A parlamentar lembrou que as contratações para o corpo docente só começaram a ser efetivadas após uma visita anterior da comissão ao Centro de Internação Provisória São Benedito, realizada em 9 de fevereiro. Essa demora levanta questões sobre o comprometimento do governo com a educação dos jovens em situação de vulnerabilidade.
Analisando casos concretos, a deputada citou o exemplo de Ana Carla Siqueira da Silva, que foi chamada para assumir o cargo de bibliotecária apenas no dia 13 de fevereiro, na véspera do Carnaval, e iniciou suas atividades no dia 19. Profissionais da educação têm pedido que os contratos sejam formalizados até o dia 31 de dezembro do ano anterior para garantir um início de ano letivo mais organizado.
Aulas de Português e Matemática no Centro Dom Bosco
No Centro de Internação Provisória Dom Bosco, a biblioteca passou por reformas e apresenta livros nas estantes. Entretanto, conforme os relatos, falta material mais atrativo para os alunos. Atualmente, há seis computadores disponíveis, que ainda não estão em uso, mas devem ser ativados nas próximas semanas, segundo o planejamento do centro.
O CS Dom Bosco atende adolescentes de 14 a 17 anos, com um tempo máximo de permanência de 45 dias. Durante a visita, a unidade estava com 28 adolescentes, atingindo sua capacidade máxima atual, já que está passando por reformas. Em condições normais, a unidade costuma abrigar até 80 jovens, com uma média de 50 jovens internados, conforme declarou o diretor geral, Albert dos Santos Braz.
Maísa Saraiva, supervisora da unidade, destacou que o quadro de funcionários atualmente está completo, com dois professores regentes, um para matemática e outro para português, além de um bibliotecário e um professor eventual.

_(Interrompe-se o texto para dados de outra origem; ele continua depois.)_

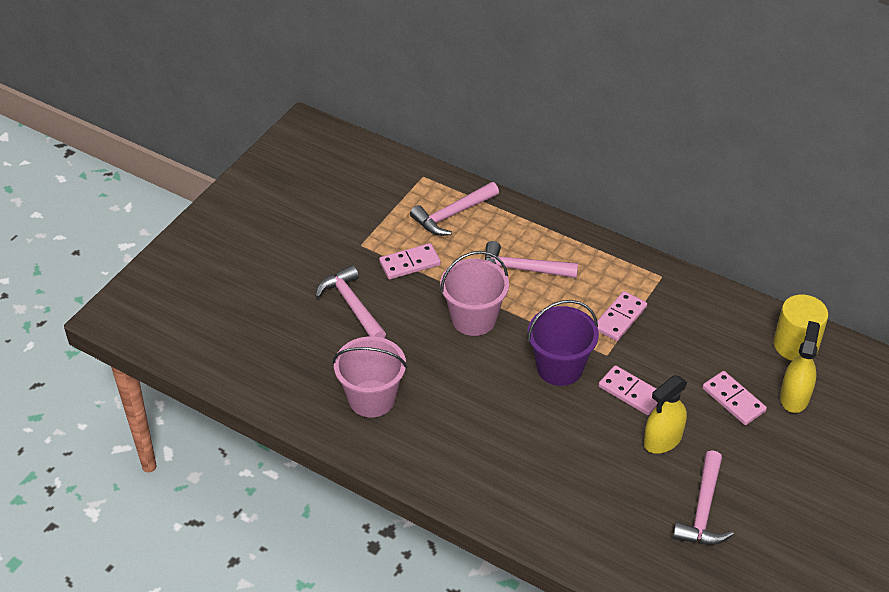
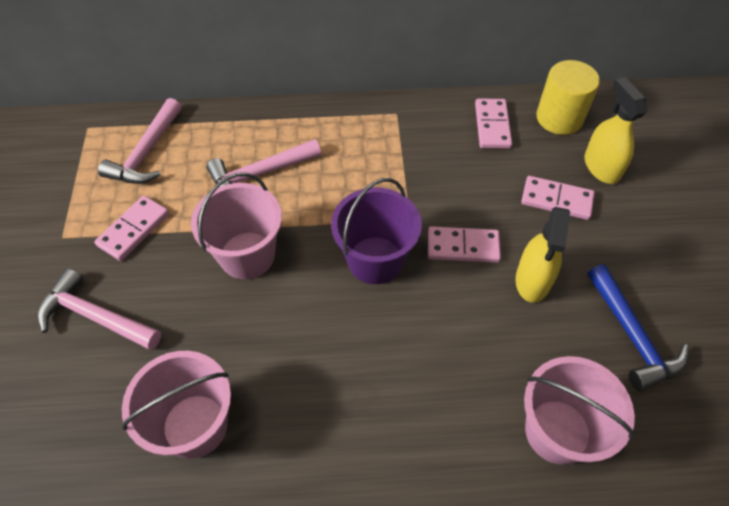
camera: 35 degrees left, 10 degrees up
(596, 529) = (557, 431): none -> pink bucket
(620, 318) = (391, 174): pink domino -> pink domino (492, 126)
(703, 510) = (632, 335): pink hammer -> blue hammer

Anteriormente, um único professor era responsável por ambas as disciplinas, mantendo a turma sob sua supervisão por duas horas seguidas. Desde 2025, a escola conseguiu alocar especialistas para cada matéria.
Desafios na Alfabetização dos Jovens
Apesar da equipe completa, a diretora geral da Escola Estadual Jovem Protagonista, Fabiana Guedes Pereira, ressaltou que muitos adolescentes que chegam às cinco unidades ainda não dominam a leitura e a escrita. Isso destaca a importância da inclusão de um professor alfabetizador no sistema. Durante a visita, cinco adolescentes estavam em situação de internação provisória e precisavam de educação especial devido a condições como transtorno do espectro autista e transtorno de déficit de atenção.
“A demanda por educação especial é urgente. Precisamos de recursos humanos capacitados para atender a esses jovens”, enfatizou Fabiana Guedes.
Além das questões educacionais, os adolescentes também relataram problemas com a alimentação servida, mencionando a qualidade da carne bovina e a escassez de opções no cardápio, especialmente no final do dia. A visita contou com a presença de William Nascentes, analista do Ministério Público de Minas Gerais, que acompanhou as discussões.